== Requirement ==
Instruction for the entries that follow: retype exactly the lines from the line with "X240718Y325662D01*" to the line with "X639892Y386206D01*", both included, and omit all others.

Dataset items:
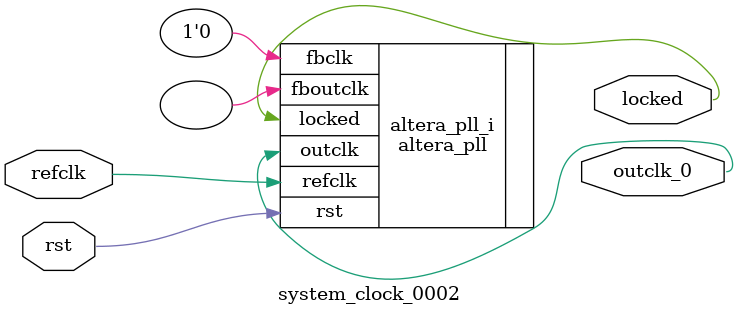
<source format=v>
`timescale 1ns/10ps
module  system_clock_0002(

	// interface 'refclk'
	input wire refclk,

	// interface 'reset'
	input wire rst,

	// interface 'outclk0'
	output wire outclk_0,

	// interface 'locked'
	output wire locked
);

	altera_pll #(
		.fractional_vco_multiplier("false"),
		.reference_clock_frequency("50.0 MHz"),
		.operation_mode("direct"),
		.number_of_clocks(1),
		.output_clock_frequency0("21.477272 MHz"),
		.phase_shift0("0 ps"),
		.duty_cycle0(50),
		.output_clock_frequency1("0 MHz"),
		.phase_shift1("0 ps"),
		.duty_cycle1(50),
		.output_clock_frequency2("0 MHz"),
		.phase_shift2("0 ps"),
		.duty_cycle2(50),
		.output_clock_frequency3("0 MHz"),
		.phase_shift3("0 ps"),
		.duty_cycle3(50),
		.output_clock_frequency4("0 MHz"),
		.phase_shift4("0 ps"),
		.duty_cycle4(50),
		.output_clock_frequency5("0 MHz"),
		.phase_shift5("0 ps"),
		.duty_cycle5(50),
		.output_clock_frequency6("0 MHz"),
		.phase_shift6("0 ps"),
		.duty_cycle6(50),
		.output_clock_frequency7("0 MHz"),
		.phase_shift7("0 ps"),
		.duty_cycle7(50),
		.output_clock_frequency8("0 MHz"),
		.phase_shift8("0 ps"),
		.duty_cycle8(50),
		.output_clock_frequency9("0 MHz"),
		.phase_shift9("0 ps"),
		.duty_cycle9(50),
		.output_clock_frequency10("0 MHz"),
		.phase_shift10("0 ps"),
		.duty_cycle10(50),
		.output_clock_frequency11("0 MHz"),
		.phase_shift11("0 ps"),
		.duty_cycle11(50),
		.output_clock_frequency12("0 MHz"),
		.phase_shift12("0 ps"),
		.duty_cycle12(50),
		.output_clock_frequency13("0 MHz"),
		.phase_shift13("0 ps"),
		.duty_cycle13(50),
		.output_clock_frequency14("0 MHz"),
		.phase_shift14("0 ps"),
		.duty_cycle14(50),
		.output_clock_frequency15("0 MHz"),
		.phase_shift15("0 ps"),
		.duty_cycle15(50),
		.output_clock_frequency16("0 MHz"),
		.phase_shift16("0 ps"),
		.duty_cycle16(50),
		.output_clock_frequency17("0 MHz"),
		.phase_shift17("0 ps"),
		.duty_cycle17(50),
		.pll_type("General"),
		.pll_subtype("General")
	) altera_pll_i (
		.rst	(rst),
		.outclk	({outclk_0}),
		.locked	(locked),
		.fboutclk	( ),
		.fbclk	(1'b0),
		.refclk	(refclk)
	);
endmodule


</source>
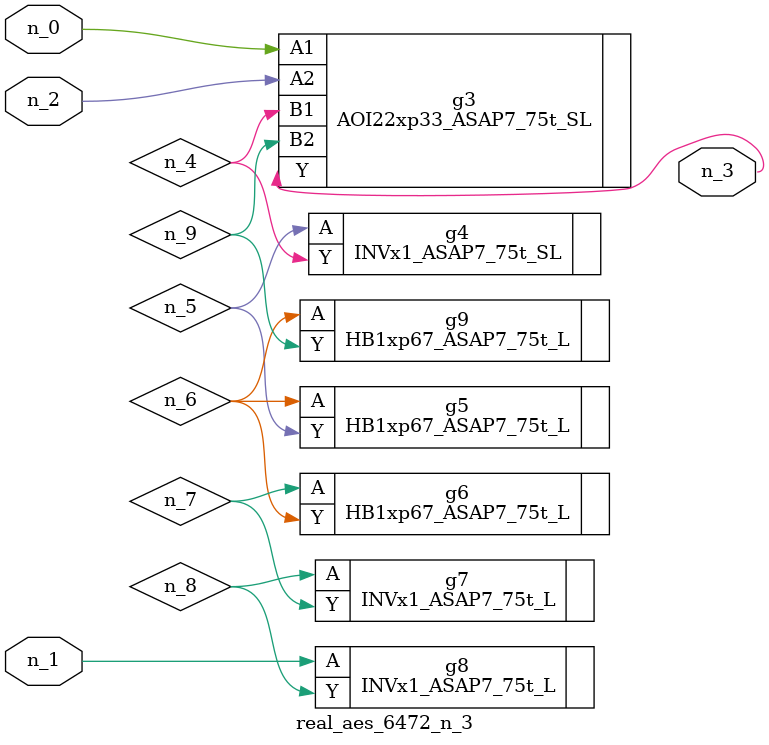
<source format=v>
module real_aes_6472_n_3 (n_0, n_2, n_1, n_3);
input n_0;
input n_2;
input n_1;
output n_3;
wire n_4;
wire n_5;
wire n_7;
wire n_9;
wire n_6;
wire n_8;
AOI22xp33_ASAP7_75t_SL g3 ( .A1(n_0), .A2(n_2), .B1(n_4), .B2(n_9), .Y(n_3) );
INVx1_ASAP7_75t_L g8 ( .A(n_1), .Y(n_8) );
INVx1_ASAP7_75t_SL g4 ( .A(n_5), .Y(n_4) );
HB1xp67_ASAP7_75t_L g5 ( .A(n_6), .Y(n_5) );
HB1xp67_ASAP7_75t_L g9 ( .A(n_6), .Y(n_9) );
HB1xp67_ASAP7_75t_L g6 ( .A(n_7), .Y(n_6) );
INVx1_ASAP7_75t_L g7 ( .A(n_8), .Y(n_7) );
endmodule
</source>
--
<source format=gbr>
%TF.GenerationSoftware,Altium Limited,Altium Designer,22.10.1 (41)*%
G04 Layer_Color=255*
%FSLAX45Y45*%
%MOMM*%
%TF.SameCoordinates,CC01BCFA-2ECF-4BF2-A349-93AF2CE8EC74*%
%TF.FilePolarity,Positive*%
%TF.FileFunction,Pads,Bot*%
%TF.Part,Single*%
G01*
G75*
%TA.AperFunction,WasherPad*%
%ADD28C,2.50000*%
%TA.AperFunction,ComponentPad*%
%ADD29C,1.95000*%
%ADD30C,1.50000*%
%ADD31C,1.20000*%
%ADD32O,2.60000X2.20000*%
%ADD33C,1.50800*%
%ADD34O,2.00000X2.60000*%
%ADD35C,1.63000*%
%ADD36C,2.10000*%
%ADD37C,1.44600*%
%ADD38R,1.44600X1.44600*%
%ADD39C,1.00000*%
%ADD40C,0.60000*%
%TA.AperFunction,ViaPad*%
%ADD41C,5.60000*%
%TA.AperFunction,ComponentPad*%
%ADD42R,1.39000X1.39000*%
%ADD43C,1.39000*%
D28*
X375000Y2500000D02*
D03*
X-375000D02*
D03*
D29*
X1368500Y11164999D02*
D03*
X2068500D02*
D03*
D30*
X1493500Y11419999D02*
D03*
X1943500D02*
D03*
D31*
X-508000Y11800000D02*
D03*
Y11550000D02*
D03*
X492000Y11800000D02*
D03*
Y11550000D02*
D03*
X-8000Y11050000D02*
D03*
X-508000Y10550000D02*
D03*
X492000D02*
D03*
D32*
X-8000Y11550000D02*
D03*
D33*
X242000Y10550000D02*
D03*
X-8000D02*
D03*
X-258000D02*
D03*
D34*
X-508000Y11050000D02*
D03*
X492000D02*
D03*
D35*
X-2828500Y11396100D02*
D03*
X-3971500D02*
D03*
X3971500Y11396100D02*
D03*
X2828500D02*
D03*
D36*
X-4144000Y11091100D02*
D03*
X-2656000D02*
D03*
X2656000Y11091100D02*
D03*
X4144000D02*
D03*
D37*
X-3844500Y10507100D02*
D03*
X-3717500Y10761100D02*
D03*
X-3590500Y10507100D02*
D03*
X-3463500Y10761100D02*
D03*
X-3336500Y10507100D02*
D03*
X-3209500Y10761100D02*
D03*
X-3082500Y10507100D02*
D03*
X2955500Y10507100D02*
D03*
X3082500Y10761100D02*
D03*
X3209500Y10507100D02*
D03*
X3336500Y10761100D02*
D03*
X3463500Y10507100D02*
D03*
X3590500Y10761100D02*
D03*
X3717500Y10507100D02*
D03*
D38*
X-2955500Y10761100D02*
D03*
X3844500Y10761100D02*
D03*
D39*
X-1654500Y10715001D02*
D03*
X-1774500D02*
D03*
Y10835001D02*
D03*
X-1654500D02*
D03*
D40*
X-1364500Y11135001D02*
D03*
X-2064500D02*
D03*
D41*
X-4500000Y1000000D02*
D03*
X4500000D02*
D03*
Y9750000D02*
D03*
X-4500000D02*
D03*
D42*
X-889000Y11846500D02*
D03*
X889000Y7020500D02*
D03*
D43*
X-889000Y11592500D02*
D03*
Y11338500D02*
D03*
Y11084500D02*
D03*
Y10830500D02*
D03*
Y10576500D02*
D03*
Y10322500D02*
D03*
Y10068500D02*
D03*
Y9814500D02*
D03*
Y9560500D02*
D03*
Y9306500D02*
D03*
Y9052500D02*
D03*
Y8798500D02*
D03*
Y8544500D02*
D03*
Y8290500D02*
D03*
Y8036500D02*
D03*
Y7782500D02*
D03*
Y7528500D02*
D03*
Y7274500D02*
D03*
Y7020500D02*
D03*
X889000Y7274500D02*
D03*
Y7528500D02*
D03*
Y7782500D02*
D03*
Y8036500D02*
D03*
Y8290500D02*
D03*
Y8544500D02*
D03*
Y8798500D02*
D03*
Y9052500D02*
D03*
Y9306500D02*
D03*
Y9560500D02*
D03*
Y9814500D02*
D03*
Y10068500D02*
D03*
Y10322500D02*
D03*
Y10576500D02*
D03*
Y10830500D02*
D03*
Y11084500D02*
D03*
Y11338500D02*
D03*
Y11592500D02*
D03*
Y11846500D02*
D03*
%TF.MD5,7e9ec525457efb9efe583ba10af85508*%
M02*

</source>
...
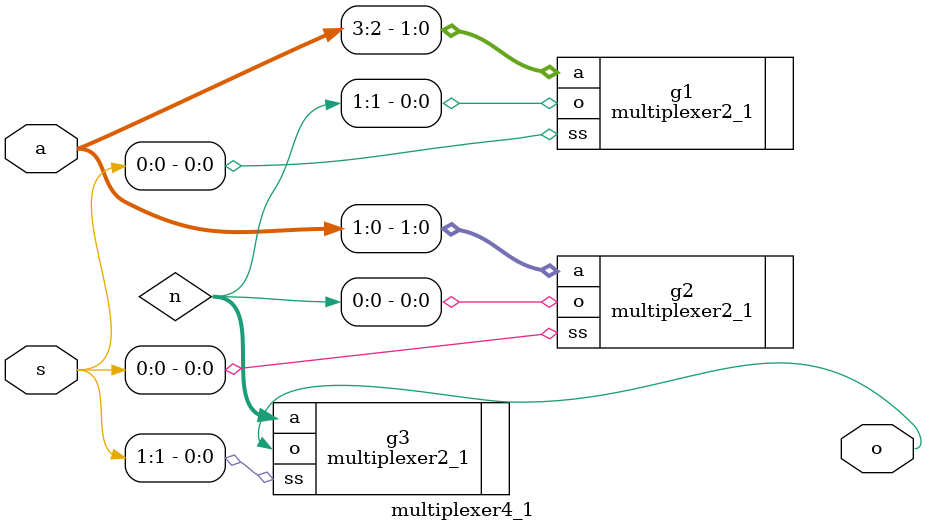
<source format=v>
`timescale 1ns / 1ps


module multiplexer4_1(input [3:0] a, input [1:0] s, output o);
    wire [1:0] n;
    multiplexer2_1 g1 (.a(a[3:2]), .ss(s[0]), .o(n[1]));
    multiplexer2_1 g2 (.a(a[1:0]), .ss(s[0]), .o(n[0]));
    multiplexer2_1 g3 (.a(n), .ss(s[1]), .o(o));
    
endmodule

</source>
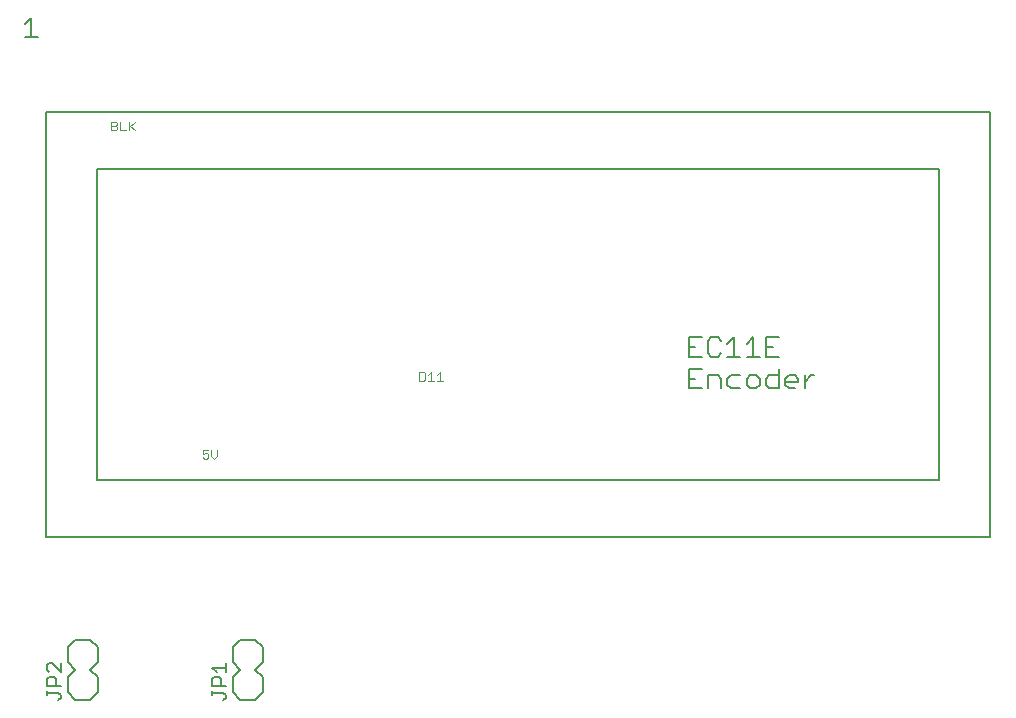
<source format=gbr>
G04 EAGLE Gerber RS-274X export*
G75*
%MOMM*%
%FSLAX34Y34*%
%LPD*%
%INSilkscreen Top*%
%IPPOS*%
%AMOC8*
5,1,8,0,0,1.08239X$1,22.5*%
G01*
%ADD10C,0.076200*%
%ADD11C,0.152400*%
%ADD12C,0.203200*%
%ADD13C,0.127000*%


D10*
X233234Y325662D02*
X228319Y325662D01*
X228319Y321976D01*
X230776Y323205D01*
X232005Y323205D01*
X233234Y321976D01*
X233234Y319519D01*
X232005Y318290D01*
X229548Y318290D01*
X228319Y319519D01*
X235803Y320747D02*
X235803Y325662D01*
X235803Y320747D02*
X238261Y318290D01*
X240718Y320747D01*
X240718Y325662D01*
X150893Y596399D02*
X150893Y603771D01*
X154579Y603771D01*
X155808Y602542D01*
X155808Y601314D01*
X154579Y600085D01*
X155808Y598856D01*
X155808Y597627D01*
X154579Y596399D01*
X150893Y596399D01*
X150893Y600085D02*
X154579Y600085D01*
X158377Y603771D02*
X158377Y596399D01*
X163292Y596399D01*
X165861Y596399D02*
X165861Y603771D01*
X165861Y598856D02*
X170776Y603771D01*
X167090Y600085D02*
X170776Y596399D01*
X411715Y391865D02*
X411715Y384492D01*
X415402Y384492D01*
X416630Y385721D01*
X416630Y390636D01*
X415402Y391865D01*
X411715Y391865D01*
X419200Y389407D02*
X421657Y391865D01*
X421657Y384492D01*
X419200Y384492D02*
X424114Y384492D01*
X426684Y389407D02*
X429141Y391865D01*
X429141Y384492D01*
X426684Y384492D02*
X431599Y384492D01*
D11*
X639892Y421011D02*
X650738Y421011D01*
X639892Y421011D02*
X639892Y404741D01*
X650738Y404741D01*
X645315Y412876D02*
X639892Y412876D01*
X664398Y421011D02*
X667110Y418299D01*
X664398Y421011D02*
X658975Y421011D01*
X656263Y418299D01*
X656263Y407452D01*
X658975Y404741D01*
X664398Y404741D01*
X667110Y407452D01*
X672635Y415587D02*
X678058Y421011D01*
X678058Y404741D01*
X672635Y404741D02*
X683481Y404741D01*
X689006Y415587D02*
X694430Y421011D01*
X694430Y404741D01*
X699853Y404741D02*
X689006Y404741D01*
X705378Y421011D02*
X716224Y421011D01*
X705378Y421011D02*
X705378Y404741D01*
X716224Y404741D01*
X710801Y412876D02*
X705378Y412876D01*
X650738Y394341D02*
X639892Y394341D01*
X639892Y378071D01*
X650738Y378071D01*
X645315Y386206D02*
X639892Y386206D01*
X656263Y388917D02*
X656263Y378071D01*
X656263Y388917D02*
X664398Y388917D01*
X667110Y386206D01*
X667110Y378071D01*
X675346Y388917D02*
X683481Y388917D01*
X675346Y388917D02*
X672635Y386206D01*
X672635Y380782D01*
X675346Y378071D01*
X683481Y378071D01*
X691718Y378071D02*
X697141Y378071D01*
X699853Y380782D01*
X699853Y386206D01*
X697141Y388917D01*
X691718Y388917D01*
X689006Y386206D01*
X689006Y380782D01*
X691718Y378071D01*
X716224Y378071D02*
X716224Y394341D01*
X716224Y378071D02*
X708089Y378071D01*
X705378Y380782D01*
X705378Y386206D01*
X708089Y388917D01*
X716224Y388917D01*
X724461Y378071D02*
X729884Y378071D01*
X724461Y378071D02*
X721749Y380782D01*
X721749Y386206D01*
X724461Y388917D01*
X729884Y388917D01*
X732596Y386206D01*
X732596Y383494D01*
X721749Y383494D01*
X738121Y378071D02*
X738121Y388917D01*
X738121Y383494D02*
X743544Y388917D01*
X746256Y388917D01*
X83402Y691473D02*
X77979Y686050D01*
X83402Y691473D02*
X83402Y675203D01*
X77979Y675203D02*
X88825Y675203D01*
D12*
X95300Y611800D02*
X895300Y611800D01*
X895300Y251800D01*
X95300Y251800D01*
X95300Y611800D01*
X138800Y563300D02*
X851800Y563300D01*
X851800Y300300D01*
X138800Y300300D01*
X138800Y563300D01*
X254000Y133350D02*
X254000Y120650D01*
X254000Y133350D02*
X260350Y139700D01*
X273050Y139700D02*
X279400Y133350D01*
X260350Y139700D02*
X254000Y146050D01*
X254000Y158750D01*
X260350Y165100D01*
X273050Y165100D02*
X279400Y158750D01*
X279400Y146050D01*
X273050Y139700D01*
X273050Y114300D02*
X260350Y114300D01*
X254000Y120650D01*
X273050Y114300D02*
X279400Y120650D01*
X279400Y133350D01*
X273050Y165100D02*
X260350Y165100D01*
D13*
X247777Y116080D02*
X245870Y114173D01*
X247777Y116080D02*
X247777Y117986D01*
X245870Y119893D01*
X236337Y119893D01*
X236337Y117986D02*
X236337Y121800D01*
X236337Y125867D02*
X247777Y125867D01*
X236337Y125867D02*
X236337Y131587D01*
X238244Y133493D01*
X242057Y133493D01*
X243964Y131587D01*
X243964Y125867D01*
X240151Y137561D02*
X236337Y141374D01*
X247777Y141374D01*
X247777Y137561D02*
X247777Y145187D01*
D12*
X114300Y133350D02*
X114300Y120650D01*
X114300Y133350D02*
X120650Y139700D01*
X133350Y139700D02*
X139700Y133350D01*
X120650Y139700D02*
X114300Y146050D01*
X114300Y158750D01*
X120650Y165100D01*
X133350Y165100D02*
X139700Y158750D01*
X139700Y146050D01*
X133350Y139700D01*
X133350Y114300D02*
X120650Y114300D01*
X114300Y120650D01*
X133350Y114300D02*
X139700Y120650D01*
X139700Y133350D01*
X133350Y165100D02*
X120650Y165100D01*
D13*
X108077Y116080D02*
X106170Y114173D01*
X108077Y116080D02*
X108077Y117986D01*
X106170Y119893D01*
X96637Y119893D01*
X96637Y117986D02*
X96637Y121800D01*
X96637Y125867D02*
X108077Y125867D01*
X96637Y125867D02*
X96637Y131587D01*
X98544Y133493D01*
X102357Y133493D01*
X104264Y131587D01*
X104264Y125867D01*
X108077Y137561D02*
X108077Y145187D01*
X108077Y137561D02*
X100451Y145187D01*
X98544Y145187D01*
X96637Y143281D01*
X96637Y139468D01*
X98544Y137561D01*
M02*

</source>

== Exercise result ==
X240718Y325662D01*
X150893Y596399D02*
X150893Y603771D01*
X154579Y603771D01*
X155808Y602542D01*
X155808Y601314D01*
X154579Y600085D01*
X155808Y598856D01*
X155808Y597627D01*
X154579Y596399D01*
X150893Y596399D01*
X150893Y600085D02*
X154579Y600085D01*
X158377Y603771D02*
X158377Y596399D01*
X163292Y596399D01*
X165861Y596399D02*
X165861Y603771D01*
X165861Y598856D02*
X170776Y603771D01*
X167090Y600085D02*
X170776Y596399D01*
X411715Y391865D02*
X411715Y384492D01*
X415402Y384492D01*
X416630Y385721D01*
X416630Y390636D01*
X415402Y391865D01*
X411715Y391865D01*
X419200Y389407D02*
X421657Y391865D01*
X421657Y384492D01*
X419200Y384492D02*
X424114Y384492D01*
X426684Y389407D02*
X429141Y391865D01*
X429141Y384492D01*
X426684Y384492D02*
X431599Y384492D01*
D11*
X639892Y421011D02*
X650738Y421011D01*
X639892Y421011D02*
X639892Y404741D01*
X650738Y404741D01*
X645315Y412876D02*
X639892Y412876D01*
X664398Y421011D02*
X667110Y418299D01*
X664398Y421011D02*
X658975Y421011D01*
X656263Y418299D01*
X656263Y407452D01*
X658975Y404741D01*
X664398Y404741D01*
X667110Y407452D01*
X672635Y415587D02*
X678058Y421011D01*
X678058Y404741D01*
X672635Y404741D02*
X683481Y404741D01*
X689006Y415587D02*
X694430Y421011D01*
X694430Y404741D01*
X699853Y404741D02*
X689006Y404741D01*
X705378Y421011D02*
X716224Y421011D01*
X705378Y421011D02*
X705378Y404741D01*
X716224Y404741D01*
X710801Y412876D02*
X705378Y412876D01*
X650738Y394341D02*
X639892Y394341D01*
X639892Y378071D01*
X650738Y378071D01*
X645315Y386206D02*
X639892Y386206D01*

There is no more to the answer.